Fenomena Ahok Sulit Rambah Banyumas Raya

Peristiwa199 Dilihat
Warga dibantu petugas memasukkan kertas suara di TPS 6 Desa Bajong, Purbalingga. TPS ini dihias dengan sepeda antik untuk menarik minat warga.
Warga dibantu petugas memasukkan kertas suara di TPS 6 Desa Bajong, Purbalingga. TPS ini dihias dengan sepeda antik untuk menarik minat warga. (Kurniawan/Purwokertokita.com)
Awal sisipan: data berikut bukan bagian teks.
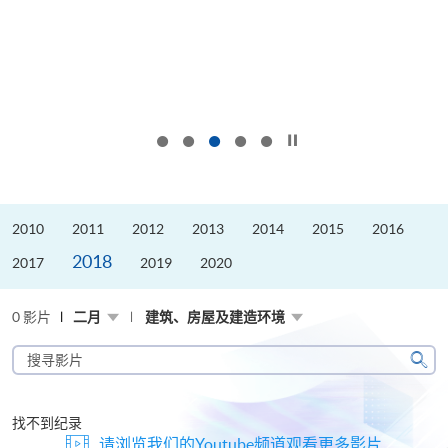
按下以暂停幻灯片
2010
2011
2012
2013
2014
2015
2016
2018
2017
2019
2020
0 影片
二月
建筑、房屋及建造环境
搜
寻
搜
影
寻
片
找不到纪录
请浏览我们的Youtube频道观看更多影片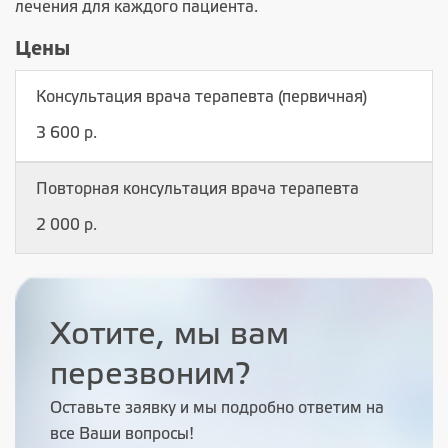
лечения для каждого пациента.
Цены
Консультация врача терапевта (первичная)
3 600 р.
Повторная консультация врача терапевта
2 000 р.
Хотите, мы вам
перезвоним?
Оставьте заявку и мы подробно ответим на
все Ваши вопросы!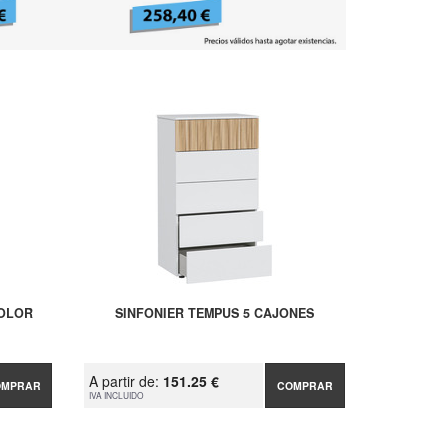
COLOR
SINFONIER TEMPUS 5 CAJONES
A partir de:
151.25 €
OMPRAR
COMPRAR
IVA INCLUIDO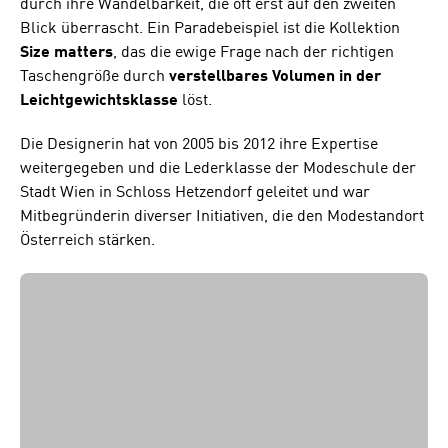
durch ihre Wandelbarkeit, die oft erst auf den zweiten
Blick überrascht. Ein Paradebeispiel ist die Kollektion
Size matters
, das die ewige Frage nach der richtigen
Taschengröße durch
verstellbares Volumen in der
Leichtgewichtsklasse
löst.
Die Designerin hat von 2005 bis 2012 ihre Expertise
weitergegeben und die Lederklasse der Modeschule der
Stadt Wien in Schloss Hetzendorf geleitet und war
Mitbegründerin diverser Initiativen, die den Modestandort
Österreich stärken.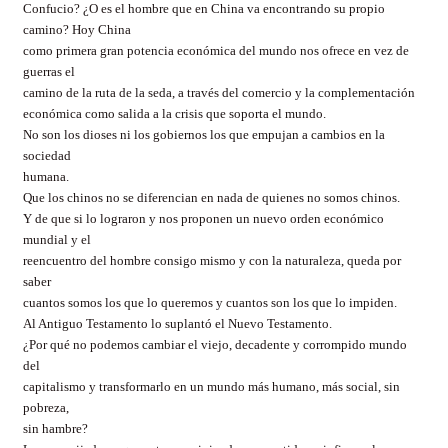
Confucio? ¿O es el hombre que en China va encontrando su propio
camino? Hoy China
como primera gran potencia económica del mundo nos ofrece en vez de
guerras el
camino de la ruta de la seda, a través del comercio y la complementación
económica como salida a la crisis que soporta el mundo.
No son los dioses ni los gobiernos los que empujan a cambios en la
sociedad
humana.
Que los chinos no se diferencian en nada de quienes no somos chinos.
Y de que si lo lograron y nos proponen un nuevo orden económico
mundial y el
reencuentro del hombre consigo mismo y con la naturaleza, queda por
saber
cuantos somos los que lo queremos y cuantos son los que lo impiden.
Al Antiguo Testamento lo suplantó el Nuevo Testamento.
¿Por qué no podemos cambiar el viejo, decadente y corrompido mundo
del
capitalismo y transformarlo en un mundo más humano, más social, sin
pobreza,
sin hambre?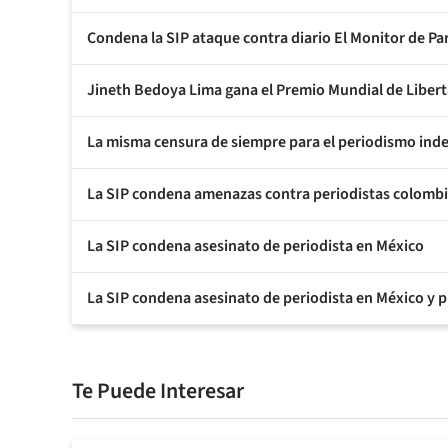
Condena la SIP ataque contra diario El Monitor de Pa
Jineth Bedoya Lima gana el Premio Mundial de Libe
La misma censura de siempre para el periodismo ind
La SIP condena amenazas contra periodistas colomb
La SIP condena asesinato de periodista en México
La SIP condena asesinato de periodista en México y 
Te Puede Interesar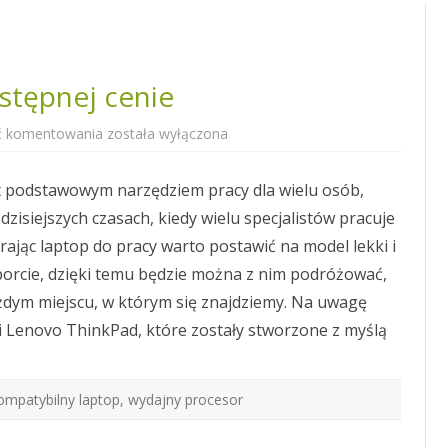
stępnej cenie
Wydajny
ć komentowania
została wyłączona
laptop
w
przystępnej
 podstawowym narzędziem pracy dla wielu osób,
cenie
dzisiejszych czasach, kiedy wielu specjalistów pracuje
rając laptop do pracy warto postawić na model lekki i
porcie, dzięki temu będzie można z nim podróżować,
żdym miejscu, w którym się znajdziemy. Na uwagę
i Lenovo ThinkPad, które zostały stworzone z myślą
ompatybilny laptop
,
wydajny procesor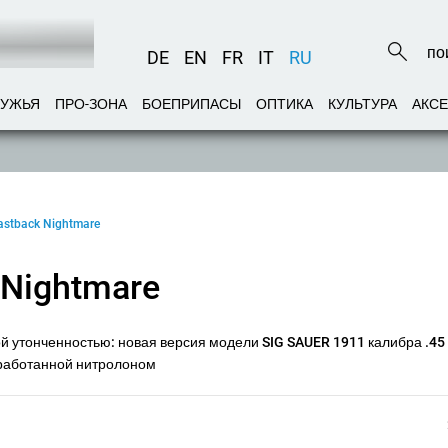
DE
EN
FR
IT
RU
РУЖЬЯ
ПРО-ЗОНА
БОЕПРИПАСЫ
ОПТИКА
КУЛЬТУРА
АКС
astback Nightmare
 Nightmare
й утонченностью: новая версия модели SIG SAUER 1911 калибра .45 
бработанной нитролоном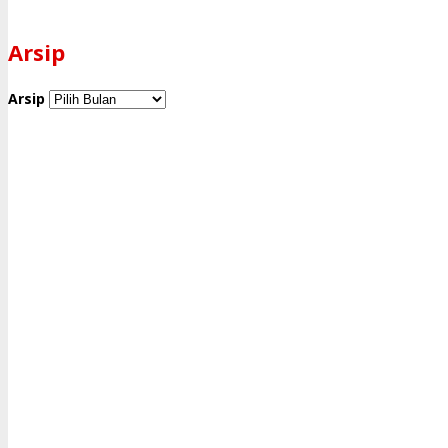
Arsip
Arsip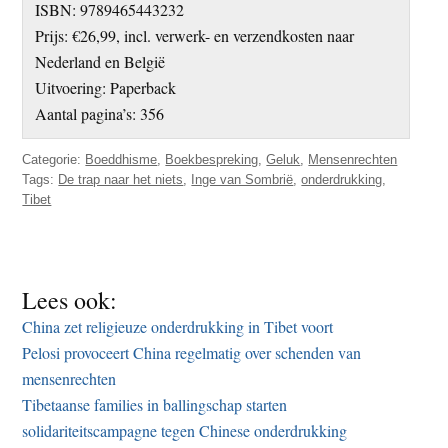
ISBN: 9789465443232
Prijs: €26,99, incl. verwerk- en verzendkosten naar
Nederland en België
Uitvoering: Paperback
Aantal pagina’s: 356
Categorie:
Boeddhisme
,
Boekbespreking
,
Geluk
,
Mensenrechten
Tags:
De trap naar het niets
,
Inge van Sombrië
,
onderdrukking
,
Tibet
Lees ook:
China zet religieuze onderdrukking in Tibet voort
Pelosi provoceert China regelmatig over schenden van
mensenrechten
Tibetaanse families in ballingschap starten
solidariteitscampagne tegen Chinese onderdrukking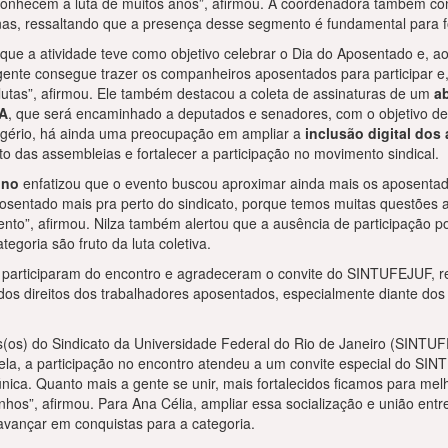
 conhecem a luta de muitos anos”, afirmou. A coordenadora também co
as, ressaltando que a presença desse segmento é fundamental para for
que a atividade teve como objetivo celebrar o Dia do Aposentado e, a
gente consegue trazer os companheiros aposentados para participar e
utas”, afirmou. Ele também destacou a coleta de assinaturas de um
a
RA
, que será encaminhado a deputados e senadores, com o objetivo 
gério, há ainda uma preocupação em ampliar a
inclusão digital do
o das assembleias e fortalecer a participação no movimento sindical.
ino
enfatizou que o evento buscou aproximar ainda mais os aposent
aposentado mais pra perto do sindicato, porque temos muitas questõe
to”, afirmou. Nilza também alertou que a ausência de participação po
egoria são fruto da luta coletiva.
articiparam do encontro e agradeceram o convite do SINTUFEJUF, re
dos direitos dos trabalhadores aposentados, especialmente diante dos 
(os) do Sindicato da Universidade Federal do Rio de Janeiro (SINTUF
 ela, a participação no encontro atendeu a um convite especial do SI
 única. Quanto mais a gente se unir, mais fortalecidos ficamos para melh
hos”, afirmou. Para Ana Célia, ampliar essa socialização e união entr
 avançar em conquistas para a categoria.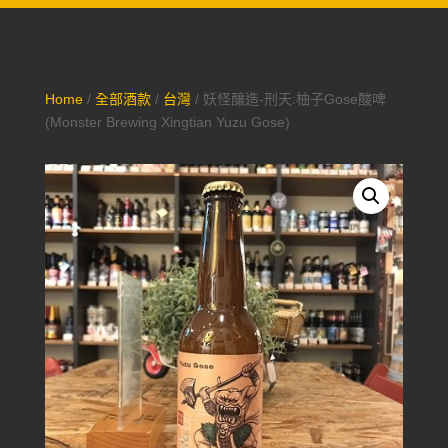
Home
/
全部酒款
/
台灣
/ 妖怪釀造-刑天:柚子Gose酸啤
(Monster Brewing Xingtian Yuzu Gose)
Purwokertokita.com – Keputusan Basuki Tjahya Purnama atau Ahok untuk maju sebagai petahana dalam pilihan Gubernur Jakarta Tahun 2017 melalui jalur independen cukup mengagetkan banyak pihak. Namun, fenomena tersebut dinilai belum bisa dipraktikan dalam pemilihan kepala daerah di wilayah Banyumas raya.

Menurut pengamat politik dari Universitas Jenderal Soedirman Purwokerto, Indaru Setyo Nurprojo, ada beberapa hal yang perlu diperhatikan dalam konteks majunya Ahok melalui jalur independen tersebut, terlepas dari adanya proses deparpolisasi dalam pemilihan kepala daerah.

Indaru menilai, fenomena Ahok yang memilih jalur independen dalam pemilihan Gubernur Jakarta, menegaskan bahwa pemilihan kepala daerah saat ini mengarah pada basis figur calon. Sehingga, katanya, bukan kapasitas perolehan suara di pemilihan legislatif atau jumlah raihan kursi dewan perwakilan rakyat pusat dan daerah yang menentukannya.

“Dengan kata lain, figur dari calon lebih dominan diperhatikan pemilih daripada partai politik. Sehingga, basis ideologi partai politik makin lama makin menipis dalam pilkada,” katanya kepada Purwokertokita.com.

Selain itu, ia menilai pemilih juga melihat figur yang muncul dalam ajang kontestasi politik tersebut dari rekam jejaknya. Dari masa lalunya itu, katanya, pemilih tidak kemudian asal untuk memilih.

“Pemilihnya sangat memperhatikan sekali baik buruk calon dalam memimpin maupun kepribadian. Selain itu, moralitas kinerja menjadi salah satu pedomannya,” jelasnya.

Meski begitu, Indaru menilai fenomena Ahok di Jakarta belum bisa menyebar begitu saja hingga Banyumas raya. Dia menilai banyak faktor yang membuat masyarakat belum terbiasa dengan adanya calon independen dalam ajang pemilihan kepala daerah, seperti di Banyumas raya.

“Persoalan tersebut, lebih kepada masalah minimnya informasi yang bisa diakses warga untuk menilai calon pemimpin mereka,” katanya.

Selain itu, katanya, kekuatan politik uang dalam ajang pemilihan kepala daerah masih terasa kental. Tak hanya itu, ia juga menilai calon independen akan sulit maju dalam pertarungan politik tersebut, jika tidak menggunakan jurus yang sama dalam praktik yang dilakukan partai politik.

“Untuk di daerah, karakter masyarakat yang belum mengenal calon dengan baik, sumber info yang terbatas tentang calon, akhirnya banyak dimanipulasi oleh tim sukses dengan info bombastis dan politik uang. Kalau toh ada yang independen, dia harus menggunakan pola partai politik di Banyumas raya, untuk merebut masa partai politik dan yang mengambang,” jelasnya.